To get a performance profile, any profiler which is capable of attaching to the IIS worker process could be used. In my case, I used JetBrains dotTrace Performance. After some time spent experimenting to determine the correct jMeter parameters (such as concurrent and requests count), it becomes possible to start to collect performance snapshots, which are very helpful in identifying the hotspots and bottlenecks.
In my case, some use cases showed that about 15%-45% overall code execution time was spent in the database reads with the obvious bottlenecks. After I applied caching, performance nearly doubled (i.e., was twice as fast) for most of them.
Conclusion
As you may see, my case could seem like an example of what is usually called “reinventing the wheel”: Why bother to try to create something new, when there are already best practices widely applied out there? Just set up a Memcached or Redis, and let it go.

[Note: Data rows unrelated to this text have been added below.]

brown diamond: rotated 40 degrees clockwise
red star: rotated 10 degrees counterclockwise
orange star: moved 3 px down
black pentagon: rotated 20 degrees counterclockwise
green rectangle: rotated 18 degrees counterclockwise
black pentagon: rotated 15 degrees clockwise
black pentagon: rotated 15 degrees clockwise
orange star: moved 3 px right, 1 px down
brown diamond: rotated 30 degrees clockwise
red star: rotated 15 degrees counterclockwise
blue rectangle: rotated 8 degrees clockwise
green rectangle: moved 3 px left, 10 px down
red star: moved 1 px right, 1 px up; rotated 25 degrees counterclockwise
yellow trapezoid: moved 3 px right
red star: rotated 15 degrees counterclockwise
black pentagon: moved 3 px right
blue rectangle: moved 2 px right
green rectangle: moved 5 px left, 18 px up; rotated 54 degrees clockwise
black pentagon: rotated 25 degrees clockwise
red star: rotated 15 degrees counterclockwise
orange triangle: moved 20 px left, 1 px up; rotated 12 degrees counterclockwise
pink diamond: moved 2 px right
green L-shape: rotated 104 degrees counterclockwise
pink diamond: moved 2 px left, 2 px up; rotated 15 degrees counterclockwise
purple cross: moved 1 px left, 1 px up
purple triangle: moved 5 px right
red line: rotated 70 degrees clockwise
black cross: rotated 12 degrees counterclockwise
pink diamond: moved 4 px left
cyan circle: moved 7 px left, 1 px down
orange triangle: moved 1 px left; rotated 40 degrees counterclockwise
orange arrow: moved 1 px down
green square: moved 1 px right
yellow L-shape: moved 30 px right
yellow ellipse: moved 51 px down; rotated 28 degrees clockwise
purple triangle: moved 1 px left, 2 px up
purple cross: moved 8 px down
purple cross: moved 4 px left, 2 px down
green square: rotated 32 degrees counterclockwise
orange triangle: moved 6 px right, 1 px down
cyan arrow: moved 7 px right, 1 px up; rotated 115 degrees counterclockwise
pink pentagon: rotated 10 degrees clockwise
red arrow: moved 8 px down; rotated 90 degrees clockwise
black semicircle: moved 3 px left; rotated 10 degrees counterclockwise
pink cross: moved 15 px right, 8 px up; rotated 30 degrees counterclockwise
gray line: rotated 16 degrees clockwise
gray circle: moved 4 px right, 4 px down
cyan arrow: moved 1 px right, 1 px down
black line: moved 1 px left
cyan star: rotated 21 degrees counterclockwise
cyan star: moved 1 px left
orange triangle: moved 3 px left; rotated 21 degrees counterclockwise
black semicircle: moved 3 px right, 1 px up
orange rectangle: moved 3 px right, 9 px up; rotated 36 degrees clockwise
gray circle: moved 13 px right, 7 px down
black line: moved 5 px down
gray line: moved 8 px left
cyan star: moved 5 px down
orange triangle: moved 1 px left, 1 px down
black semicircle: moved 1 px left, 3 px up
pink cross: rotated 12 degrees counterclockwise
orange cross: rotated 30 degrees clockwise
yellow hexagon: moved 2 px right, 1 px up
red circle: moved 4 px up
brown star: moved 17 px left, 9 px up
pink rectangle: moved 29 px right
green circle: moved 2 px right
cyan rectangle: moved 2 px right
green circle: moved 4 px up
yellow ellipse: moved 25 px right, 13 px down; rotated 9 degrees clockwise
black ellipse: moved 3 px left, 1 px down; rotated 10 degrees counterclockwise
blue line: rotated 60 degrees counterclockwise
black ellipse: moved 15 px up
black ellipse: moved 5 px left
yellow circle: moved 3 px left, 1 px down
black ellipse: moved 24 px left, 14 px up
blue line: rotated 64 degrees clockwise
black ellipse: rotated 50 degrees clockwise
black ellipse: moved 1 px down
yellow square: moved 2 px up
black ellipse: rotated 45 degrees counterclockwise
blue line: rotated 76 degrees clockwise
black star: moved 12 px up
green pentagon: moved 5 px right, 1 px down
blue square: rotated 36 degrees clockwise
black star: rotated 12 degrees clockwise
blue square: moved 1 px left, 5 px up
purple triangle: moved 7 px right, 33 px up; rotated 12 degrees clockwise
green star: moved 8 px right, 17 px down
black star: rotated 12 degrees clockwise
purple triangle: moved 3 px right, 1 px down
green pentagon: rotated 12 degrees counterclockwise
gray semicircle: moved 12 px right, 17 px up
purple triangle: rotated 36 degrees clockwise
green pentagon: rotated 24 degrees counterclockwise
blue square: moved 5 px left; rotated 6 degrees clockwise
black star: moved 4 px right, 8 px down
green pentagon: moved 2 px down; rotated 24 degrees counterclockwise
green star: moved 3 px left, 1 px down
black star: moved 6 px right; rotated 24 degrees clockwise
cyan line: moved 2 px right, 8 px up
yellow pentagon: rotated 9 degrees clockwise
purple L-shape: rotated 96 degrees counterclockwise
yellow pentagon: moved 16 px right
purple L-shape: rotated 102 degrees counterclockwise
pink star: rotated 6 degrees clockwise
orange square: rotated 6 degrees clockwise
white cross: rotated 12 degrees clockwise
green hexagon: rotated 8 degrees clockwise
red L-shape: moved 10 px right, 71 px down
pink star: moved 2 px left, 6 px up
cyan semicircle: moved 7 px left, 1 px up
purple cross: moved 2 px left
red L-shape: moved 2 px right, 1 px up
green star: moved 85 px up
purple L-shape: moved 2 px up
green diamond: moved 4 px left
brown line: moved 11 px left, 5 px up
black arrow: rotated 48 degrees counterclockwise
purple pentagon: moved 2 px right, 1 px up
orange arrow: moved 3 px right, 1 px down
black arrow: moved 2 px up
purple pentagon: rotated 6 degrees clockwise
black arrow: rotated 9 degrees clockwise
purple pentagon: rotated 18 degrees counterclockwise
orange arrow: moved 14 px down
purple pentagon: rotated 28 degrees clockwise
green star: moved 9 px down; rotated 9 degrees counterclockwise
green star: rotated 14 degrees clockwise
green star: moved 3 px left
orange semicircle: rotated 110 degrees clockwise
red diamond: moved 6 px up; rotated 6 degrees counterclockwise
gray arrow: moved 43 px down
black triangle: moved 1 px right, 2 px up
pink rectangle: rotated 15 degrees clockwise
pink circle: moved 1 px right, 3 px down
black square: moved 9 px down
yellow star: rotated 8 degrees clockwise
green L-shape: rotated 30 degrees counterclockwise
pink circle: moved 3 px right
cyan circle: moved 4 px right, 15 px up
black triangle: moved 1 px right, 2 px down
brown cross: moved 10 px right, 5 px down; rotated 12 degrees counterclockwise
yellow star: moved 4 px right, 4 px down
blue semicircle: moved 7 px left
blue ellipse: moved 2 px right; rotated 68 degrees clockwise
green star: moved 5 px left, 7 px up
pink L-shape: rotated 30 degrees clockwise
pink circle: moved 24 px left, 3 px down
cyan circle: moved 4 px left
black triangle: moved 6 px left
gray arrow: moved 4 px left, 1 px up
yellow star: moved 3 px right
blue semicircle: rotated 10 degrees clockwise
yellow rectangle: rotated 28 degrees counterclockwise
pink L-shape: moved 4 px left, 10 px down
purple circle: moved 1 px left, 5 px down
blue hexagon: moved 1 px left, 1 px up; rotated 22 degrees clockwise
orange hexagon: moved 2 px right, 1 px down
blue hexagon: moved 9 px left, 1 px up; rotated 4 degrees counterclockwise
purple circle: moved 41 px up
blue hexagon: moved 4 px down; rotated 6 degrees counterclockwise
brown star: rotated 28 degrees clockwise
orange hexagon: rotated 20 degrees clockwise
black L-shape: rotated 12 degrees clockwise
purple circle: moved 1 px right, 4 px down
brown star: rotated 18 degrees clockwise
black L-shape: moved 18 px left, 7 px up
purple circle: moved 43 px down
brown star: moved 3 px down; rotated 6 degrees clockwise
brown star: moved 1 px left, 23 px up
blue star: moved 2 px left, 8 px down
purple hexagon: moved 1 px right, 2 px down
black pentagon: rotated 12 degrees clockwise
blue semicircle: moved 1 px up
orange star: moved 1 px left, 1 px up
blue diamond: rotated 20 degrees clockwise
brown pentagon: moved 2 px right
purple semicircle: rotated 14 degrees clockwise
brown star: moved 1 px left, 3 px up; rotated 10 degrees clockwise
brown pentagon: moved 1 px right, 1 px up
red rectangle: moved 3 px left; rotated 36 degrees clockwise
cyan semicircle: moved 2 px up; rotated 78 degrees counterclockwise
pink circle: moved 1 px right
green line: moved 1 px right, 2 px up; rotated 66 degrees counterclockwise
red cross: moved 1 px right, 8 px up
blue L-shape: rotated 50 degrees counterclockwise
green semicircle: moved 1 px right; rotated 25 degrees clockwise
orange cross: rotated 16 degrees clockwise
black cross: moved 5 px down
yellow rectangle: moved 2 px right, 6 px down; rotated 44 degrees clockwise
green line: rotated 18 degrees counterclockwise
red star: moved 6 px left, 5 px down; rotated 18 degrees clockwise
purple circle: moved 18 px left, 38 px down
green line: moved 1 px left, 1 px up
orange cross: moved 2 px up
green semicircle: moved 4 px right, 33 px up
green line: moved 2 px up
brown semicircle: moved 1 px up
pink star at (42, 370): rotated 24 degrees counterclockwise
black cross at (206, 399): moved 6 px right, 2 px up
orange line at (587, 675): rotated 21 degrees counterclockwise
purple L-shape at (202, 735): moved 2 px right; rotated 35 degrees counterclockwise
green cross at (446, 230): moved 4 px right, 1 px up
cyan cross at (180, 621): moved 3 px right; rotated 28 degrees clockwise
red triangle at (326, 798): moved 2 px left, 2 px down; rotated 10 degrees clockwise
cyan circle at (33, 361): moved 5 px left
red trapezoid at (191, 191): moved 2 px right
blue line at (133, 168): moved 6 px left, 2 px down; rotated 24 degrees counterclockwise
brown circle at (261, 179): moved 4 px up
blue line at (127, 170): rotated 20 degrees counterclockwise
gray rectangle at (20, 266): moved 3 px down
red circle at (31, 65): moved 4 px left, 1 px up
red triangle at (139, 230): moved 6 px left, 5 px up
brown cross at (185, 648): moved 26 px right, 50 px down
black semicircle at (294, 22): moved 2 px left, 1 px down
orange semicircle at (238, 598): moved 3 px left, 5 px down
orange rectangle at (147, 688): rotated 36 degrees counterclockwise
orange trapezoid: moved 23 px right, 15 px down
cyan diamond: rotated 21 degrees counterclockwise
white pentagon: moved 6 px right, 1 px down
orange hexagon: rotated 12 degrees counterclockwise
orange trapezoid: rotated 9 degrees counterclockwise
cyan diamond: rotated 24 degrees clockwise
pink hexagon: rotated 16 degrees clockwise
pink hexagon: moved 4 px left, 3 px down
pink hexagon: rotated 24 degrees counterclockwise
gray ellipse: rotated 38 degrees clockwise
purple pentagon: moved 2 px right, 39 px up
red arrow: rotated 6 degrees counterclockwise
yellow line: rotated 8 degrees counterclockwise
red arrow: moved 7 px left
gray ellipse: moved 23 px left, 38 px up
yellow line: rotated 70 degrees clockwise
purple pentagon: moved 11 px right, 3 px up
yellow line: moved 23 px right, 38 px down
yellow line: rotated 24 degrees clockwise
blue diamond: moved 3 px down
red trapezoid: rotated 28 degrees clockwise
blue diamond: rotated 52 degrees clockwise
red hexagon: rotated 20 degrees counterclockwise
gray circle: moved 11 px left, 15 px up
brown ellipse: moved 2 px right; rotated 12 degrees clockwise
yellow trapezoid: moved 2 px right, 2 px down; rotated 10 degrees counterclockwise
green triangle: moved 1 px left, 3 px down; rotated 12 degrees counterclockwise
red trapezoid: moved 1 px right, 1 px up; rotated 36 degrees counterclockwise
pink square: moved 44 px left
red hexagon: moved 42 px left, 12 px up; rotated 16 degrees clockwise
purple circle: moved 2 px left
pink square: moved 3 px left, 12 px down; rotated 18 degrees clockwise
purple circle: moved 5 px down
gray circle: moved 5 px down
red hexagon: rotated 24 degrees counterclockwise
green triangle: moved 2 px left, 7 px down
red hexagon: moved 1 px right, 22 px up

I definitely agree that usage of best practices is usually the best option. But before blindly applying any best practice, one should ask oneself: How applicable is this “best practice”? Does it fit my case well?
The way I see it, proper options and tradeoff analysis is a must upon making any significant decision, and that was the approach I chose because the problem was not so easy. In my case, there were many factors to consider, and I did not want to take a one-size-fits-all solution when it might not be the right approach for the problem at hand.
In the end, with the proper caching in place, I did get almost 50% performance increase over the initial solution.